Any invitation or inducement to engage in investment activity (within the meaning of Section 21 of the FSMA) in connection with the issue or sale of the notes may only be communicated or caused to be communicated in circumstances in which Section 21(1) of the FSMA does not apply to BAC.
All applicable provisions of the FSMA must be complied with in respect to anything done by any person in relation to the notes in, from or otherwise involving the United Kingdom.
VALIDITY OF THE NOTES
In the opinion of McGuireWoods LLP, as counsel to BAC, when the trustee has made the appropriate entries or notations on Schedule 1 to the master global note that represents the notes (the “Master Note”) identifying the notes offered hereby as supplemental obligations thereunder in accordance with the instructions of BAC, and the notes have been delivered against payment therefor as contemplated in this pricing supplement and the related prospectus and prospectus supplement, all in accordance with the provisions of the indenture governing the notes, such notes will be the legal, valid and binding obligations of BAC, subject to the effects of applicable bankruptcy, insolvency (including laws relating to preferences, fraudulent transfers and equitable subordination), reorganization, moratorium and other similar laws affecting creditors’ rights generally, and to general principles of equity. This opinion is given as of the date of this pricing supplement and is limited to the Delaware General Corporation Law (including the statutory provisions, all applicable provisions of the Delaware Constitution and reported judicial decisions interpreting the foregoing) and the laws of the State of New York as in effect on the date hereof.
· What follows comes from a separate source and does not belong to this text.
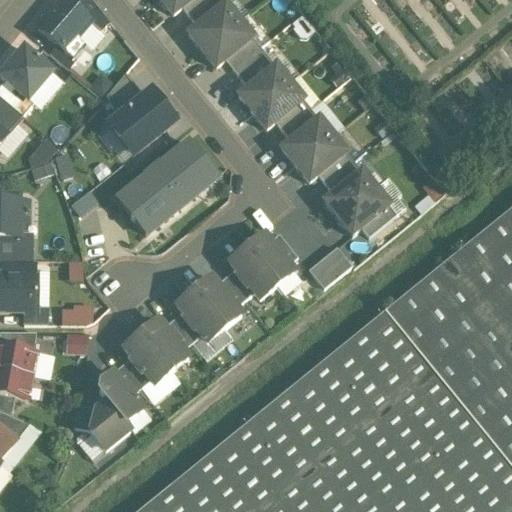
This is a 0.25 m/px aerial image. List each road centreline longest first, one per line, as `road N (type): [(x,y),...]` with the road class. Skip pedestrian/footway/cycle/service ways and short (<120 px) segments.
road 1 (residential): [(108,0),(259,193)]
road 2 (residential): [(259,193),(133,296)]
In addition, this opinion is subject to customary assumptions about the trustee’s authorization, execution and delivery of the indenture governing the notes and due authentication of the Master Note, the validity, binding nature and enforceability of the indenture governing the notes with respect to the trustee, the legal capacity of individuals, the genuineness of signatures, the authenticity of all documents submitted to McGuireWoods LLP as originals, the conformity to original documents of all documents submitted to McGuireWoods LLP as copies thereof, the authenticity of the originals of such copies and certain factual matters, all as stated in the opinion letter of McGuireWoods LLP dated December 8, 2022, which has been filed as an exhibit to the Registration Statement (File No. 333-268718) of BAC, filed with the SEC on December 8, 2022.